Dataset
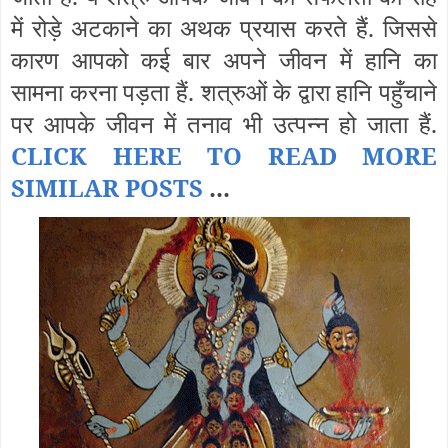
में रोड़े अटकाने का अथक प्रयास करते हैं. जिससे
कारण आपको कई बार अपने जीवन में हानि का
सामना करना पड़ता हैं. शत्रुओं के द्वारा हानि पहुँचाने
पर आपके जीवन में तनाव भी उत्पन्न हो जाता हैं.
CLICK HERE TO READ MORE
SIMILAR POSTS
...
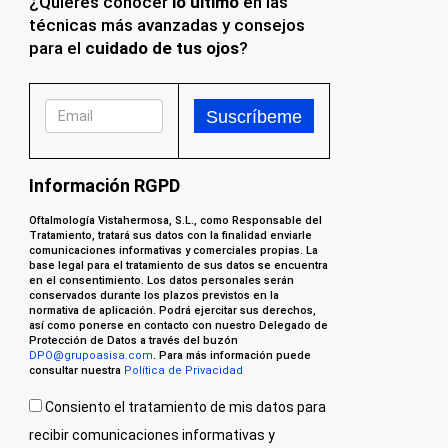
¿Quieres conocer
lo último
en las
técnicas más avanzadas y consejos
para el
cuidado de tus ojos
?
Información RGPD
Oftalmología Vistahermosa, S.L., como Responsable del
Tratamiento, tratará sus datos con la finalidad enviarle
comunicaciones informativas y comerciales propias. La
base legal para el tratamiento de sus datos se encuentra
en el consentimiento. Los datos personales serán
conservados durante los plazos previstos en la
normativa de aplicación. Podrá ejercitar sus derechos,
así como ponerse en contacto con nuestro Delegado de
Protección de Datos a través del buzón
DPO@grupoasisa.com
. Para más información puede
consultar nuestra
Política de Privacidad
Consiento el tratamiento de mis datos para
recibir comunicaciones informativas y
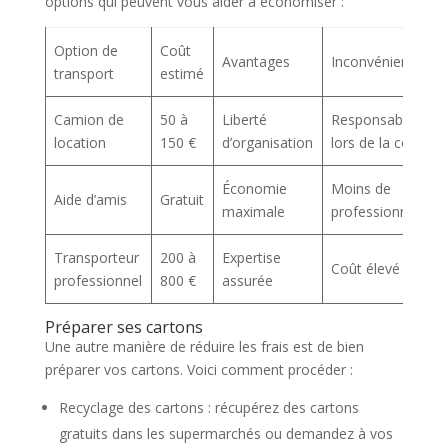
options qui peuvent vous aider à économiser :
Option de
Coût
Avantages
Inconvénients
transport
estimé
Camion de
50 à
Liberté
Responsabilité
location
150 €
d’organisation
lors de la conduit
Économie
Moins de
Aide d’amis
Gratuit
maximale
professionnalism
Transporteur
200 à
Expertise
Coût élevé
professionnel
800 €
assurée
Préparer ses cartons
Une autre manière de réduire les frais est de bien
préparer vos cartons. Voici comment procéder :
Recyclage des cartons : récupérez des cartons
gratuits dans les supermarchés ou demandez à vos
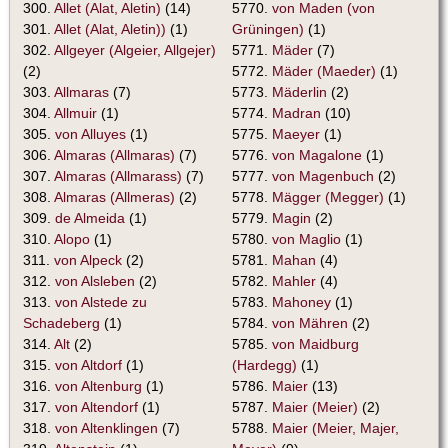
300.
Allet (Alat, Aletin)
(14)
5770.
von Maden (von
301.
Allet (Alat, Aletin))
(1)
Grüningen)
(1)
302.
Allgeyer (Algeier, Allgejer)
5771.
Mäder
(7)
(2)
5772.
Mäder (Maeder)
(1)
303.
Allmaras
(7)
5773.
Mäderlin
(2)
304.
Allmuir
(1)
5774.
Madran
(10)
305.
von Alluyes
(1)
5775.
Maeyer
(1)
306.
Almaras (Allmaras)
(7)
5776.
von Magalone
(1)
307.
Almaras (Allmarass)
(7)
5777.
von Magenbuch
(2)
308.
Almaras (Allmeras)
(2)
5778.
Mägger (Megger)
(1)
309.
de Almeida
(1)
5779.
Magin
(2)
310.
Alopo
(1)
5780.
von Maglio
(1)
311.
von Alpeck
(2)
5781.
Mahan
(4)
312.
von Alsleben
(2)
5782.
Mahler
(4)
313.
von Alstede zu
5783.
Mahoney
(1)
Schadeberg
(1)
5784.
von Mähren
(2)
314.
Alt
(2)
5785.
von Maidburg
315.
von Altdorf
(1)
(Hardegg)
(1)
316.
von Altenburg
(1)
5786.
Maier
(13)
317.
von Altendorf
(1)
5787.
Maier (Meier)
(2)
318.
von Altenklingen
(7)
5788.
Maier (Meier, Majer,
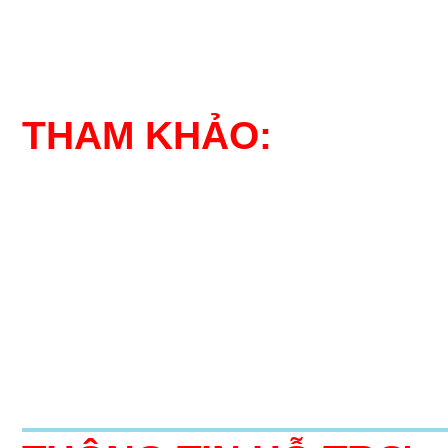
THAM KHẢO:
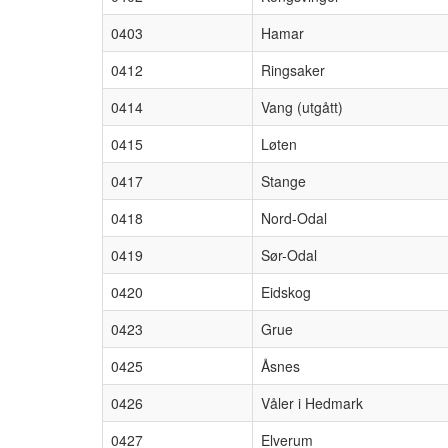
0403
Hamar
0412
Ringsaker
0414
Vang (utgått)
0415
Løten
0417
Stange
0418
Nord-Odal
0419
Sør-Odal
0420
Eidskog
0423
Grue
0425
Åsnes
0426
Våler i Hedmark
0427
Elverum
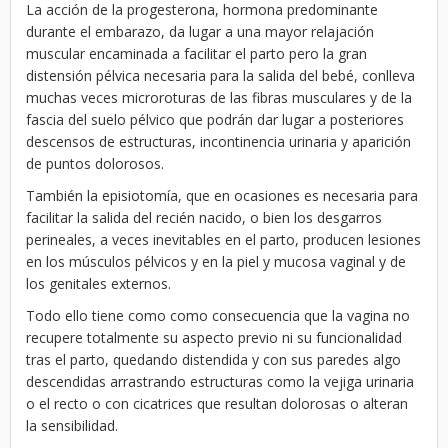
La acción de la progesterona, hormona predominante
durante el embarazo, da lugar a una mayor relajación
muscular encaminada a facilitar el parto pero la gran
distensión pélvica necesaria para la salida del bebé, conlleva
muchas veces microroturas de las fibras musculares y de la
fascia del suelo pélvico que podrán dar lugar a posteriores
descensos de estructuras, incontinencia urinaria y aparición
de puntos dolorosos.
También la episiotomía, que en ocasiones es necesaria para
facilitar la salida del recién nacido, o bien los desgarros
perineales, a veces inevitables en el parto, producen lesiones
en los músculos pélvicos y en la piel y mucosa vaginal y de
los genitales externos.
Todo ello tiene como como consecuencia que la vagina no
recupere totalmente su aspecto previo ni su funcionalidad
tras el parto, quedando distendida y con sus paredes algo
descendidas arrastrando estructuras como la vejiga urinaria
o el recto o con cicatrices que resultan dolorosas o alteran
la sensibilidad.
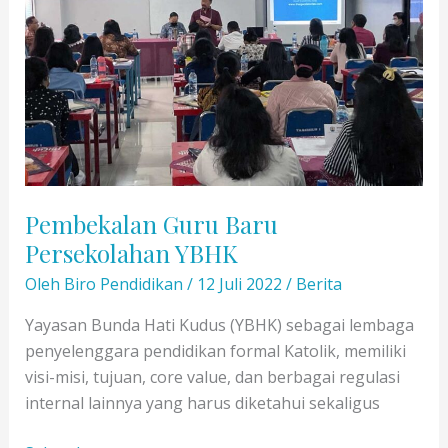
Guru
TK
Se-
YBHK
Pembekalan Guru Baru
Persekolahan YBHK
Oleh
Biro Pendidikan
/
12 Juli 2022
/
Berita
Yayasan Bunda Hati Kudus (YBHK) sebagai lembaga
penyelenggara pendidikan formal Katolik, memiliki
visi-misi, tujuan, core value, dan berbagai regulasi
internal lainnya yang harus diketahui sekaligus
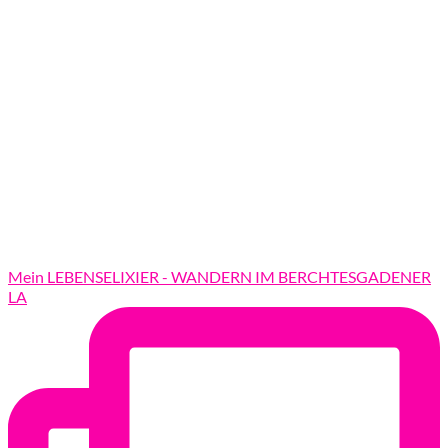
Mein LEBENSELIXIER - WANDERN IM BERCHTESGADENER
LA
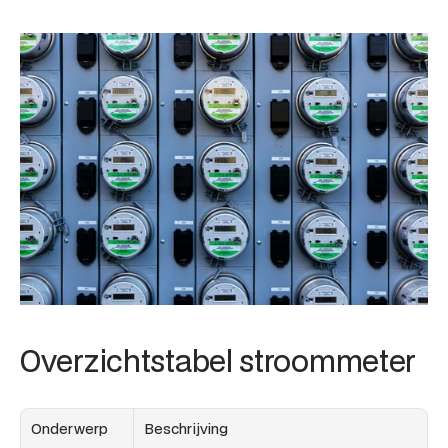
Overzichtstabel stroommeter 
Onderwerp
Beschrijving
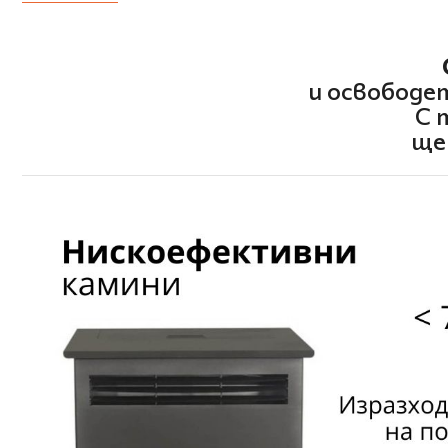
и освободе
С 
ще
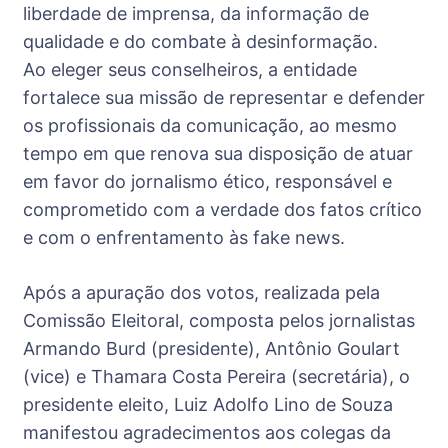
liberdade de imprensa, da informação de
qualidade e do combate à desinformação.
Ao eleger seus conselheiros, a entidade
fortalece sua missão de representar e defender
os profissionais da comunicação, ao mesmo
tempo em que renova sua disposição de atuar
em favor do jornalismo ético, responsável e
comprometido com a verdade dos fatos crítico
e com o enfrentamento às fake news.
Após a apuração dos votos, realizada pela
Comissão Eleitoral, composta pelos jornalistas
Armando Burd (presidente), Antônio Goulart
(vice) e Thamara Costa Pereira (secretária), o
presidente eleito, Luiz Adolfo Lino de Souza
manifestou agradecimentos aos colegas da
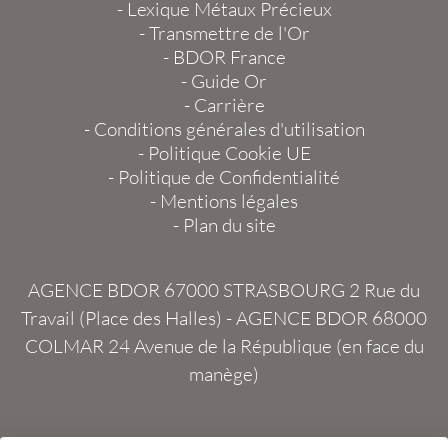
-
Lexique Métaux Précieux
-
Transmettre de l'Or
-
BDOR France
-
Guide Or
-
Carrière
-
Conditions générales d'utilisation
-
Politique Cookie UE
-
Politique de Confidentialité
-
Mentions légales
-
Plan du site
AGENCE BDOR 67000 STRASBOURG
2 Rue du
Travail (Place des Halles) -
AGENCE BDOR 68000
COLMAR
24 Avenue de la République (en face du
manège)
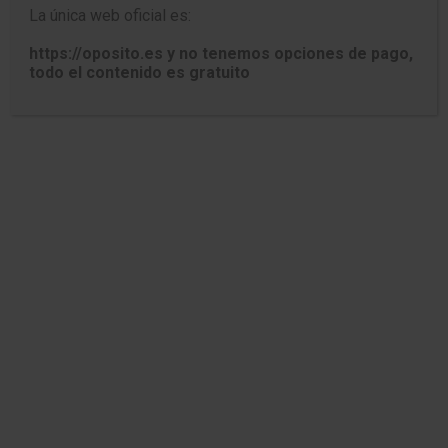
La única web oficial es:
https://oposito.es y no tenemos opciones de pago,
TEST ESTATUTO MARCO DEL
todo el contenido es gratuito
PERSONAL ESTATUTARIO DE LOS
SERVICIOS DE SALUD.
Capítulo XI. Situaciones del personal
estatutario.
1. El Capítulo XI del Estatuto Marco del
personal estatutario de los servicios de
salud (en adelante EMPESS) está
dedicado a:
Régimen jurídico.
Retribuciones.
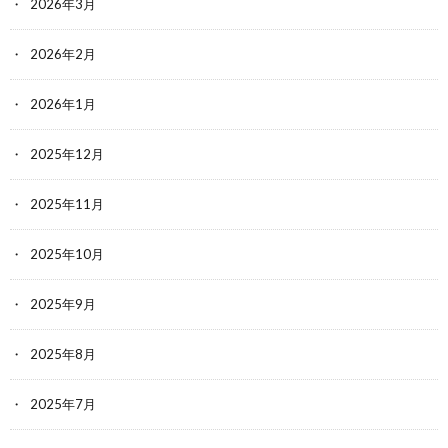
2026年3月
2026年2月
2026年1月
2025年12月
2025年11月
2025年10月
2025年9月
2025年8月
2025年7月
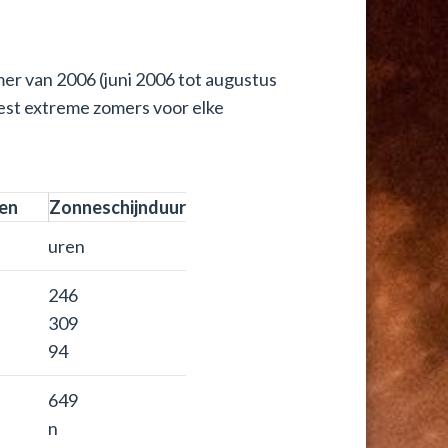
mer van 2006 (juni 2006 tot augustus
est extreme zomers voor elke
en
Zonneschijnduur
uren
246
309
94
649
n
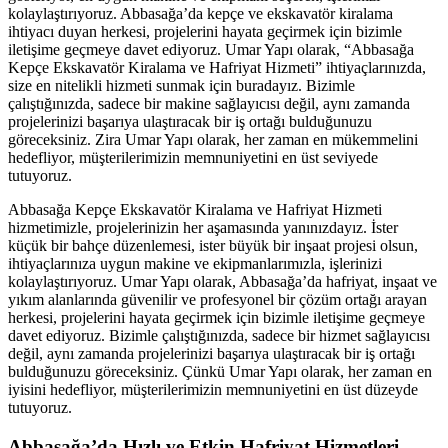
kolaylaştırıyoruz. Abbasağa’da kepçe ve ekskavatör kiralama
ihtiyacı duyan herkesi, projelerini hayata geçirmek için bizimle
iletişime geçmeye davet ediyoruz. Umar Yapı olarak, “Abbasağa
Kepçe Ekskavatör Kiralama ve Hafriyat Hizmeti” ihtiyaçlarınızda,
size en nitelikli hizmeti sunmak için buradayız. Bizimle
çalıştığınızda, sadece bir makine sağlayıcısı değil, aynı zamanda
projelerinizi başarıya ulaştıracak bir iş ortağı bulduğunuzu
göreceksiniz. Zira Umar Yapı olarak, her zaman en mükemmelini
hedefliyor, müşterilerimizin memnuniyetini en üst seviyede
tutuyoruz.
Abbasağa Kepçe Ekskavatör Kiralama ve Hafriyat Hizmeti
hizmetimizle, projelerinizin her aşamasında yanınızdayız. İster
küçük bir bahçe düzenlemesi, ister büyük bir inşaat projesi olsun,
ihtiyaçlarınıza uygun makine ve ekipmanlarımızla, işlerinizi
kolaylaştırıyoruz. Umar Yapı olarak, Abbasağa’da hafriyat, inşaat ve
yıkım alanlarında güvenilir ve profesyonel bir çözüm ortağı arayan
herkesi, projelerini hayata geçirmek için bizimle iletişime geçmeye
davet ediyoruz. Bizimle çalıştığınızda, sadece bir hizmet sağlayıcısı
değil, aynı zamanda projelerinizi başarıya ulaştıracak bir iş ortağı
bulduğunuzu göreceksiniz. Çünkü Umar Yapı olarak, her zaman en
iyisini hedefliyor, müşterilerimizin memnuniyetini en üst düzeyde
tutuyoruz.
Abbasağa’da Hızlı ve Etkin Hafriyat Hizmetleri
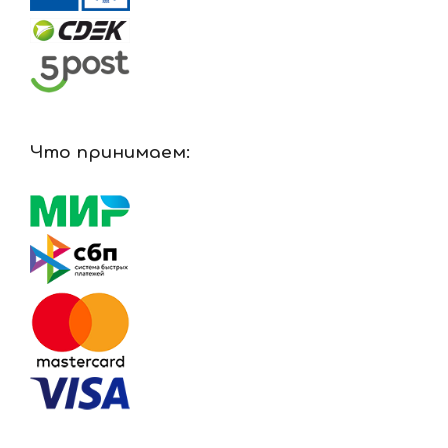
Что принимаем:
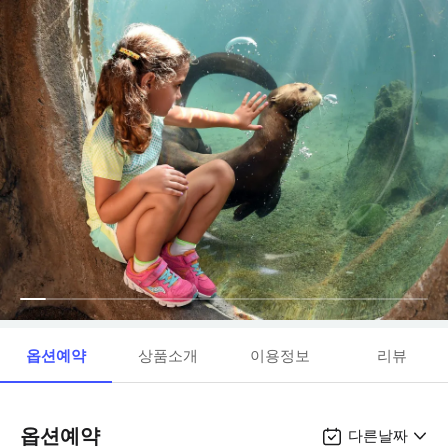
옵션예약
상품소개
이용정보
리뷰
옵션예약
다른날짜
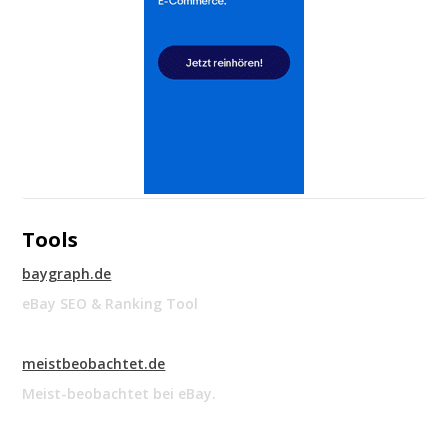
Tools
baygraph.de
eBay SEO & Ranking Tool
meistbeobachtet.de
Meist-beobachtet bei eBay.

Task goal
Count the lines of the data above that contain the string "veces", and reply with that number alone.

Output of the exercise
2